Having watched an unhealthy amount of comic book movies, I gotta say, not much. This is yet another origin that remembers to have a plot once it’s finally done hitting us with chunky exposition. It reminds me of Terminator: Salvation or Clash of the Titans: films that might play just fine for people who’ve never watched a film before. So if you missed all three X-Men flicks, well…welcome to the last decade. Sucker.
At least it’s competently shot. More unified and linear than Spider-Man 3. It’s played straight, too, and never annoyed me with snide self-consciousness, ala Ghost Rider or The Spirit.
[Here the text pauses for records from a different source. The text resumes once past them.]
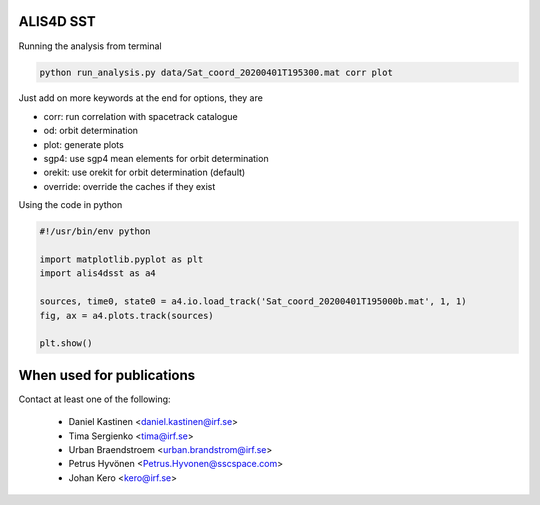 ALIS4D SST
============

Running the analysis from terminal

.. code-block:: bash

    python run_analysis.py data/Sat_coord_20200401T195300.mat corr plot

Just add on more keywords at the end for options, they are

* corr: run correlation with spacetrack catalogue
* od: orbit determination
* plot: generate plots
* sgp4: use sgp4 mean elements for orbit determination
* orekit: use orekit for orbit determination (default)
* override: override the caches if they exist


Using the code in python

.. code-block:: python

    #!/usr/bin/env python

    import matplotlib.pyplot as plt
    import alis4dsst as a4

    sources, time0, state0 = a4.io.load_track('Sat_coord_20200401T195000b.mat', 1, 1)
    fig, ax = a4.plots.track(sources)

    plt.show()



When used for publications
===========================

Contact at least one of the following:

 * Daniel Kastinen <daniel.kastinen@irf.se>
 * Tima Sergienko <tima@irf.se>
 * Urban Braendstroem <urban.brandstrom@irf.se>
 * Petrus Hyvönen <Petrus.Hyvonen@sscspace.com>
 * Johan Kero <kero@irf.se>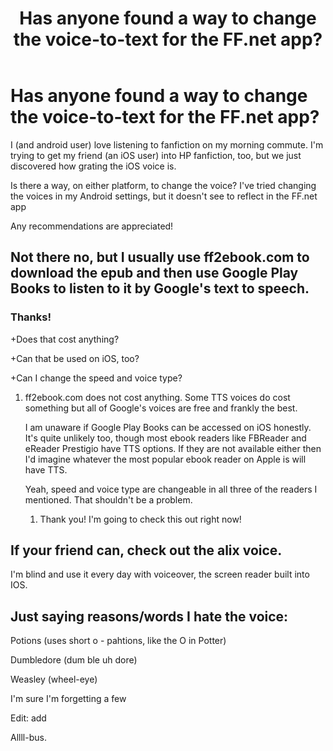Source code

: #+TITLE: Has anyone found a way to change the voice-to-text for the FF.net app?

* Has anyone found a way to change the voice-to-text for the FF.net app?
:PROPERTIES:
:Author: jesterxgirl
:Score: 2
:DateUnix: 1561954798.0
:DateShort: 2019-Jul-01
:END:
I (and android user) love listening to fanfiction on my morning commute. I'm trying to get my friend (an iOS user) into HP fanfiction, too, but we just discovered how grating the iOS voice is.

Is there a way, on either platform, to change the voice? I've tried changing the voices in my Android settings, but it doesn't see to reflect in the FF.net app

Any recommendations are appreciated!


** Not there no, but I usually use ff2ebook.com to download the epub and then use Google Play Books to listen to it by Google's text to speech.
:PROPERTIES:
:Author: SurbhitSrivastava
:Score: 3
:DateUnix: 1561956283.0
:DateShort: 2019-Jul-01
:END:

*** Thanks!

+Does that cost anything?

+Can that be used on iOS, too?

+Can I change the speed and voice type?
:PROPERTIES:
:Author: jesterxgirl
:Score: 3
:DateUnix: 1561956368.0
:DateShort: 2019-Jul-01
:END:

**** ff2ebook.com does not cost anything. Some TTS voices do cost something but all of Google's voices are free and frankly the best.

I am unaware if Google Play Books can be accessed on iOS honestly. It's quite unlikely too, though most ebook readers like FBReader and eReader Prestigio have TTS options. If they are not available either then I'd imagine whatever the most popular ebook reader on Apple is will have TTS.

Yeah, speed and voice type are changeable in all three of the readers I mentioned. That shouldn't be a problem.
:PROPERTIES:
:Author: SurbhitSrivastava
:Score: 3
:DateUnix: 1561956744.0
:DateShort: 2019-Jul-01
:END:

***** Thank you! I'm going to check this out right now!
:PROPERTIES:
:Author: jesterxgirl
:Score: 3
:DateUnix: 1561956781.0
:DateShort: 2019-Jul-01
:END:


** If your friend can, check out the alix voice.

I'm blind and use it every day with voiceover, the screen reader built into IOS.
:PROPERTIES:
:Author: bradley22
:Score: 3
:DateUnix: 1561967876.0
:DateShort: 2019-Jul-01
:END:


** Just saying reasons/words I hate the voice:

Potions (uses short o - pahtions, like the O in Potter)

Dumbledore (dum ble uh dore)

Weasley (wheel-eye)

I'm sure I'm forgetting a few

Edit: add

Allll-bus.
:PROPERTIES:
:Author: Sturmundsterne
:Score: 3
:DateUnix: 1561983355.0
:DateShort: 2019-Jul-01
:END:

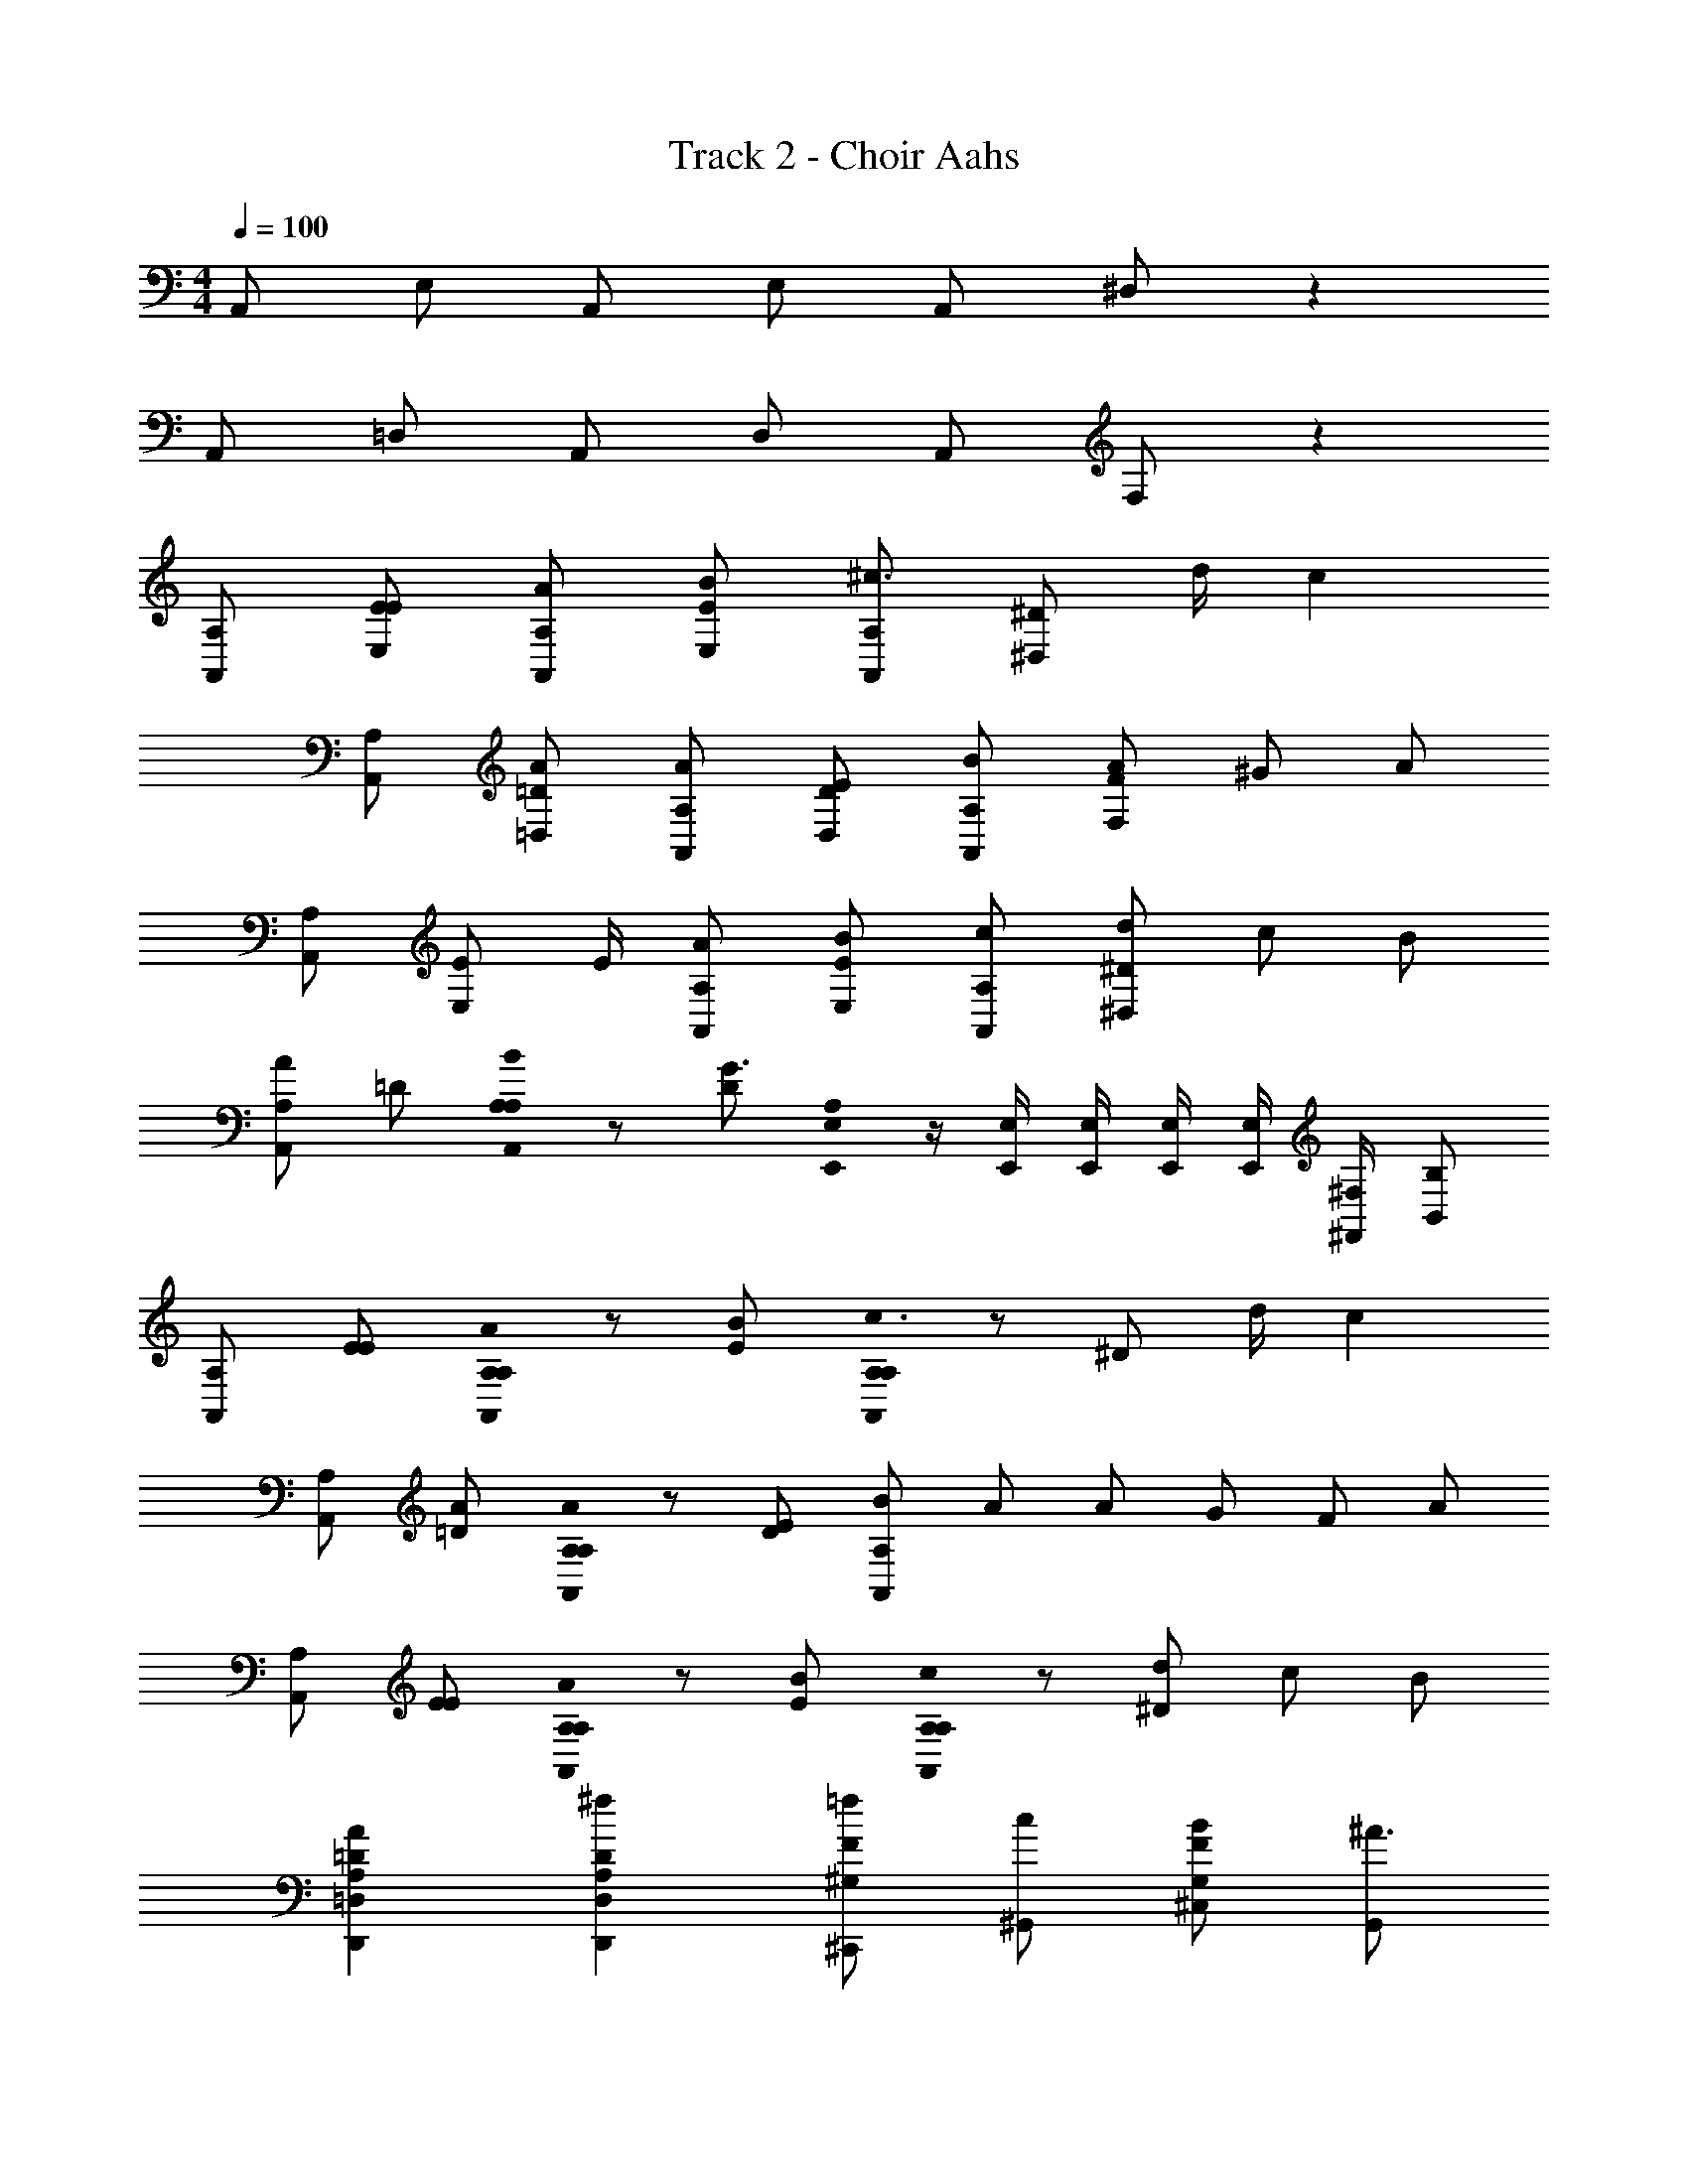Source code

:X: 1
T: Track 2 - Choir Aahs
Z: ABC Generated by Starbound Composer
L: 1/8
M: 4/4
Q: 1/4=100
K: C
A,, E, A,, E, A,, ^D, z2 
A,, =D, A,, D, A,, F, z2 
[A,A,,] [EE,E] [A,A,,A] [EE,B] [A,A,,^c3/2] [^D^D,z/2] d/2 c2 
[A,A,,] [=D=D,A] [A,A,,A] [DD,E] [A,A,,B] [FF,A] ^G A 
[A,A,,] [EE,z/2] E/2 [A,A,,A] [EE,B] [A,A,,c] [^D^D,d] c B 
[A,A,,2A2] =D [A,0A,BA,,2] z [DG3] [A,0E,,/2E,/2] z/2 [E,,/2E,/2] [E,,/2E,/2] [E,,/2E,/2] [E,,/2E,/2] [^F,,/2^F,/2] [B,,B,] 
[A,A,,2] [EE] [A,0A,AA,,2] z [EB] [A,0A,c3/2A,,2] z [^Dz/2] d/2 c2 
[A,A,,2] [=DA] [A,0A,AA,,2] z [DE] [BA,,2A,2] [Az/3] A2/3 [Gz2/3] [F2/3z/3] A 
[A,A,,2] [EE] [A,0A,AA,,2] z [EB] [A,0A,cA,,2] z [^Dd] c B 
[A,2=D2D,,2=D,2A2] [A,2D2D,,2D,2^f2] [^C,,=f^G,2F2] [^G,,c] [^C,BG,2F2] [G,,^A3] 
[F,,^A,2^C2^F2] F,, [A,2C2F2z] F,,/2 F,,/2 [G,,AB,2C2F2] [G,,B] [cB,2C2F2] [G,,/2c2] G,,/2 
[^A,,A,2C2F2] [A,,^a2] [A,2C2F2z] [A,,/2^g2] A,,/2 [B,,B,2^D2F2] [B,,^f5] [B,,/2B,2D2F2] C,/2 ^D,/2 F,/2 
[F,,A,2C2F2] F,, [A,2C2F2z] F,,/2 F,,/2 [G,,BB,2C2F2] [G,,A] [FB,2C2F2] [G,,/2B2] G,,/2 
[A,,A,2C2F2] [A,,A] [A,2C2F2F6z] A,,/2 A,,/2 [B,,B,2D2F2] B,, [B,,/2B,2D2F2] C,/2 D,/2 F,/2 
[F,,A,2C2F2] F,, [A,2C2F2z] F,,/2 F,,/2 [G,,AB,2C2F2] [G,,B] [cB,2C2F2] [G,,/2c2] G,,/2 
[A,,A,2C2F2] [A,,a2] [A,2C2F2z] [A,,/2g2] A,,/2 [B,,B,2D2F2] [B,,f2] [B,,B,2D2F2] [B,,f2] 
[B,,B,4=D4F4] [B,,f] [B,,f] [B,,e] [E,,B,2E2e2] E,, [E,,dB,2D2] [E,,c2] 
[=A,,A,,,6] [B/2E,] [=A5/2z/2] A,, E, [A/2A,,] =a/2 [A/2D,] a/2 A/2 a/2 A/2 a/2 
[A/2A,,] a/2 [A/2=D,] a/2 [A/2A,,] a/2 [A/2D,] a/2 [A/2A,,] a/2 [A/2=F,] a/2 A/2 a/2 A/2 a/2 
[=A,A,,] [EE,E] [A,A,,A] [EE,B] [A,A,,c] [^D^D,d] c2 
[A,A,,] [=D=D,z/2] A/2 [A,A,,A] [DD,E] [A,A,,B] [=FF,A] G A 
[A,A,,] [EE,E] [A,A,,A] [EE,B] [A,A,,c] [^D^D,d] c B 
[A,A,,2A2] =D [A,0A,BA,,2] z [DG3] [A,0E,,/2E,/2] z/2 [E,,/2E,/2] [E,,/2E,/2] [E,,/2E,/2] [E,,/2E,/2] [F,,/2^F,/2] [B,,B,] 
[A,A,,2] [EE] [A,0A,AA,,2] z [EB] [A,0A,c3/2A,,2] z [^Dz/2] d/2 c2 
[A,A,,2] [=DA] [A,0A,AA,,2] z [DE] [B3/2A,,2A,2z4/3] [A2/3z/6] A/2 [Gz2/3] [F2/3z/3] A 
[A,A,,2] [EE] [A,0A,AA,,2] z [EB] [A,0A,c3/2A,,2] z [^Dz/2] d/2 c B 
[A,2=D2D,,2=D,2A2] [A,2D2D,,2D,2f2] [C,,=fG,2F2] [G,,c] [C,BG,2F2] [G,,^A3] 
[F,,^A,2C2^F2] F,, [A,2C2F2z] F,,/2 F,,/2 [G,,AB,2C2F2] [G,,B] [cB,2C2F2] [G,,/2c2] G,,/2 
[^A,,A,2C2F2] [A,,^a2] [A,2C2F2z] [A,,/2g2] A,,/2 [B,,B,2^D2F2] [B,,^f5] [B,,/2B,2D2F2] C,/2 ^D,/2 F,/2 
[F,,A,2C2F2] F,, [A,2C2F2z] F,,/2 F,,/2 [G,,B^dB,2C2F2] [G,,Ac] [FAB,2C2F2] [G,,/2Bd] G,,/2 
[A,,AcA,2C2F2] [A,,F7A7] [A,2C2F2z] A,,/2 A,,/2 [B,,B,2D2F2] B,, [B,,/2B,2D2F2] C,/2 D,/2 F,/2 
[F,,A,2C2F2] F,, [A,2C2F2z] F,,/2 F,,/2 [G,,AB,2C2F2] [G,,B] [cB,2C2F2] [G,,/2c2] G,,/2 
[A,,A,2C2F2] [A,,a2] [A,2C2F2z] [A,,/2g2] A,,/2 [B,,B,2D2F2] [B,,f2] [B,,B,2D2F2] [B,,f2] 
[B,,B,4=D4F4] [B,,f] [B,,f] [B,,e] [E,,B,2E2e2] E,, [E,,=dB,2D2] [E,,c2] 
=A,, [B/2E,] [=A5/2z/2] A,, E, A,, D, z2 
A,, =D, A,, D, A,, =F, z2 
[=A,A,,] [EE,E] [A,A,,A] [EE,B] [A,A,,c] [^D^D,d] c2 
A z A E B A G A 
[A,A,,] [EE,E] [A,A,,A] [EE,B] [A,A,,c] [DD,d] c B 
[A,A,,2A2] =D [A,0A,BA,,2] z [DG3] [A,0E,,/2E,/2] z/2 [E,,/2E,/2] [E,,/2E,/2] [E,,/2E,/2] [E,,/2E,/2] [F,,/2^F,/2] [B,,B,] 
[A,A,,] [EA,,E] [A,0A,A,,A] z [EA,,B] [A,0A,A,,c3/2] z [^DA,,A,z/2] d/2 c2 
[A,A,,] [=DA,,A] [A,0A,A,,A] z [DA,,A,E] [B3/2A,,2A,2z4/3] [A2/3z/6] A/2 [Gz2/3] [=F2/3z/3] A 
[A,A,,] [EA,,E] [A,0A,A,,A] z [EA,,B] [A,0A,A,,c] z [^DA,,A,d] c B 
[D,,/2=D,/2A,2=D2A2] [D,,/2D,/2] [D,,/2D,/2] [D,,/2D,/2] [D,,/2D,/2A,2D2f2] [D,,/2D,/2] [D,,/2D,/2] [D,,/2D,/2] [C,,/2C,/2=fG,2F2] [C,,/2C,/2] [C,,/2C,/2c] [C,,/2C,/2] [C,,/2C,/2BG,2F2] [C,,/2C,/2] [C,,/2C,/2^A3] [C,,/2C,/2] 
[^F,,,F,,^A,2C2^F2] [F,,,F,,] [A,2C2F2z] [F,,,/2F,,/2] [F,,,/2F,,/2] [^G,,,G,,AB,2C2F2] [G,,,G,,B] [cB,2C2F2] [G,,,/2G,,/2c2] [G,,,/2G,,/2] 
[^A,,,^A,,A,2C2F2] [A,,,A,,a2] [A,2C2F2z] [A,,,/2A,,/2g2] [A,,,/2A,,/2] [B,,,B,,B,2^D2F2] [B,,,B,,^f5] [B,,,/2B,,/2B,2D2F2] [C,,/2C,/2] [^D,,/2^D,/2] [F,,/2F,/2] 
[F,,,F,,A,2C2F2] [F,,,F,,] [A,2C2F2z] [F,,,/2F,,/2] [F,,,/2F,,/2] [G,,,G,,BB,2C2F2] [G,,,G,,A] [FB,2C2F2] [G,,,/2G,,/2B] [G,,,/2G,,/2] 
[A,,,A,,AA,2C2F2] [A,,,A,,F7] [A,2C2F2z] [A,,,/2A,,/2] [A,,,/2A,,/2] [B,,,B,,B,2D2F2] [B,,,B,,] [B,,,/2B,,/2B,2D2F2] [C,,/2C,/2] [D,,/2D,/2] [F,,/2F,/2] 
[F,,,F,,A,2C2F2] [F,,,F,,] [A,2C2F2z] [F,,,/2F,,/2] [F,,,/2F,,/2] [G,,,G,,AB,2C2F2] [G,,,G,,B] [cB,2C2F2] [G,,,/2G,,/2c2] [G,,,/2G,,/2] 
[A,,,A,,A,2C2F2] [A,,,A,,a2] [A,2C2F2z] [A,,,/2A,,/2g2] [A,,,/2A,,/2] [B,,,B,,B,2D2F2] [B,,,B,,f2] [B,,,B,,B,2D2F2] [B,,,B,,f2] 
[B,,,B,,B,4=D4F4] [B,,,B,,f] [B,,,B,,f] [B,,,B,,e] [E,,,E,,B,2E2e2] [E,,,E,,] [E,,,E,,dB,2D2] [E,,,E,,c2] 
[=A,2C2E2=A,,2z] B/2 [=A5/2z/2] [A,2C2E2G,,2] [A,2C2F2F,,2] [A,2C2F2E,,2z] [f2z] 
[=D,,B,4D4F4] [D,,f] [B,,,f] [=A,,,e] [B,2E2E,,,2E,,2e2] [dB,2D2E,,,2E,,2] [c2z] 
[A,2C2E2A,,2z] B/2 [A5/2z/2] [A,2C2E2G,,2] [A,2C2F2F,,2] [A,2C2F2E,,2z] [f2z] 
[D,,B,4D4F4] [D,,f] [B,,,f] [A,,,e] [B,2E2E,,,2E,,2e2] [dB,2D2E,,,2E,,2] [c5z] 
[A,4C4A4A,,,4A,,4]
It’s decently acted, and it inspired me to take another look the much-better X2 just to remind myself where this story ended and that it did, in fact, end well.
Because in the end, X-MOW has prequelitis in the extreme, leaving us with not just one, not just two, but three after-the-end-credits teaser scenes, just so we’re clear that movies will never have any sort of closure ever again. The truly desperate for a Logan fix should just do what I should’ve done in the first place and watch X2 again. Or go see Hulk vs. Wolverine, which told the same story in a third of the time…with Bruce Banner…and a picture of Wolverine’s pre-X-Men life that I enjoyed a hell of a lot more.